Zwei Entlastungstage im Monat Plus 130 € mehr für eine Vollzeiterzieherin – das ist, womit Ver.di sich als siegreich in den Verhandlungen brüstet. 130 € mehr auf 5 Jahre gerechnet sind bei der derzeitigen Inflation keine Aufwertung.

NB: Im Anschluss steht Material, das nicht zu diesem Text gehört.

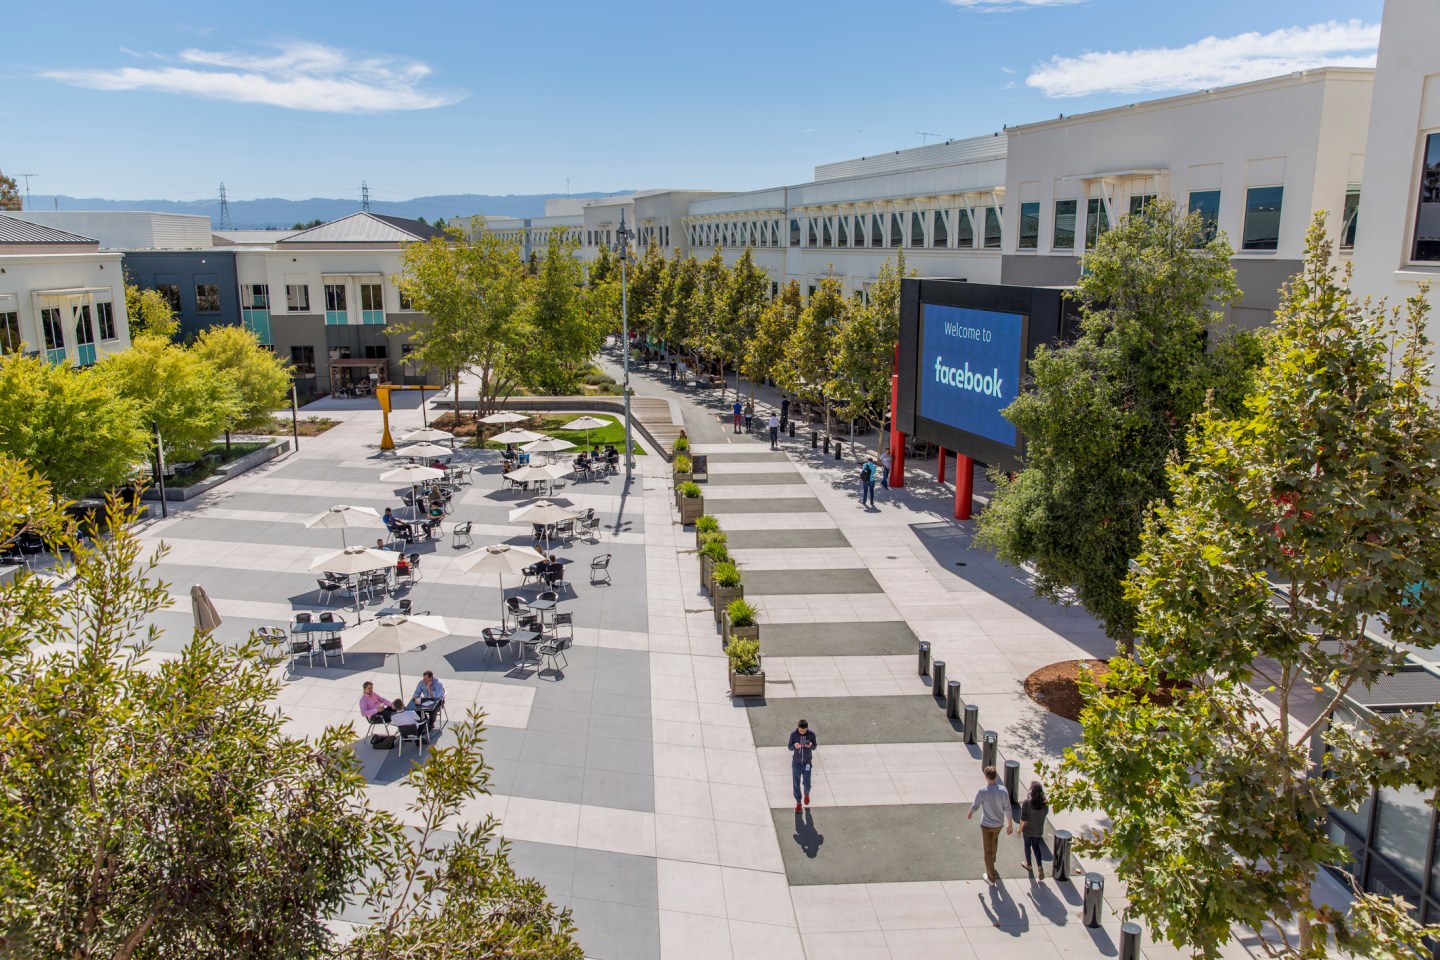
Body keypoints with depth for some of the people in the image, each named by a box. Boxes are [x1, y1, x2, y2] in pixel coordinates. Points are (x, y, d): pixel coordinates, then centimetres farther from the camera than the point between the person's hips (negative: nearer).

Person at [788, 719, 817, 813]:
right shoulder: (793, 734, -14)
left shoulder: (811, 734, -14)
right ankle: (798, 802, 27)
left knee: (806, 783, 3)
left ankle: (806, 794, 39)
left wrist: (811, 745, -27)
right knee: (796, 784, 7)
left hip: (807, 763, 0)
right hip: (796, 763, 0)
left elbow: (814, 747, -2)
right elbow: (790, 747, -6)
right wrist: (795, 746, -29)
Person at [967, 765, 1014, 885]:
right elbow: (1007, 809, -9)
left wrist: (969, 814, 11)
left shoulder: (982, 792, -26)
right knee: (994, 839, 35)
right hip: (999, 823, 4)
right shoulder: (1003, 790, -17)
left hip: (987, 825, -4)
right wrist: (1010, 824, 4)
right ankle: (992, 860, 60)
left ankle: (991, 877, 18)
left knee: (988, 850, 10)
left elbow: (975, 806, -12)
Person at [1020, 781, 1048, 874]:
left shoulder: (1027, 802, -25)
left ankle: (1029, 865, 36)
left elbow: (1023, 818, -19)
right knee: (1036, 846, 22)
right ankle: (1040, 866, 10)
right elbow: (1046, 812, 4)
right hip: (1038, 829, 3)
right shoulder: (1045, 802, -15)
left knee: (1027, 846, 20)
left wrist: (1020, 829, -5)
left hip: (1027, 829, -3)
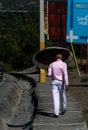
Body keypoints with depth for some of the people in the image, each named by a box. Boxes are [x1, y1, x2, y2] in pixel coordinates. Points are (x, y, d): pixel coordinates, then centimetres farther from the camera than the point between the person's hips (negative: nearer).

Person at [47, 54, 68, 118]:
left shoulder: (52, 64, 3)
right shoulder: (64, 64, -6)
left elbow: (49, 74, 0)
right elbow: (65, 74, -14)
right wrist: (67, 84, -15)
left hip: (54, 82, 1)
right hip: (61, 82, -1)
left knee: (55, 98, -3)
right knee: (62, 96, 17)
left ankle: (56, 113, -12)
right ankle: (63, 110, 34)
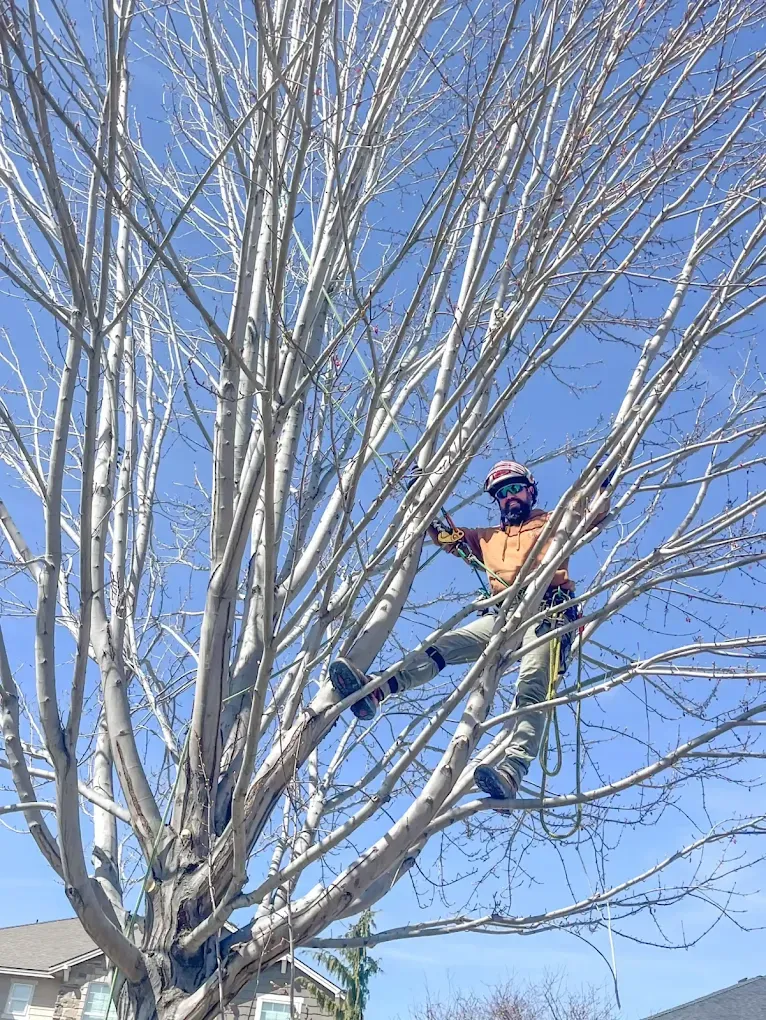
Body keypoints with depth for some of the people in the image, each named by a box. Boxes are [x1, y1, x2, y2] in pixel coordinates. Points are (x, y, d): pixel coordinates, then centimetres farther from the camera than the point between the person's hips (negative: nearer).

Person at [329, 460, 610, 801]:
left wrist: (603, 482, 2)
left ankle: (511, 774, -47)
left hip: (546, 612, -5)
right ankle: (373, 690, -33)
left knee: (531, 689, -27)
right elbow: (443, 535, 35)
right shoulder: (489, 538, 34)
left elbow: (596, 513, 16)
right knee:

Die Entlastungstage bedeuten beim derzeitgen Personalmangel faktisch mehr Ausfälle und Stress für alle Kolleg:innen. Für mehr freie Tage müssten natürlich Betreuungsschlüssel und Betreuungsstunden angepasst werden.

Das war auch das größte Thema der Kolleg:innen: Die enorme Arbeitsdichte. Dafür wurden keine Lösungen gefunden, stattdessen nach außen glitzende Entlastungstage, die einfach nicht umsetzbar gemacht werden.

Gerne kann man uns Kolleg:innen fragen, wie viele Überstunden wir bereits haben, von denen wir auf dem Papier wunderbar frei machen könnten und wie dann aber das ganze in der Realität aussieht.

Zusätzlich bringen die Entlastungstage natürlich die Gefahr, dass Kolleg:innen den Druck verspüren, sich bei Krankheit nicht krankschreiben zu lassen, sondern die Entlastungstage dafür zu opfern.

Dieser Abschluss ist nicht hinnehmbar. Wer ver.di-Mitglied ist sollte sich bei den Befragungen dagegen aussprechen. Wir haben noch lange nicht ausgestreikt!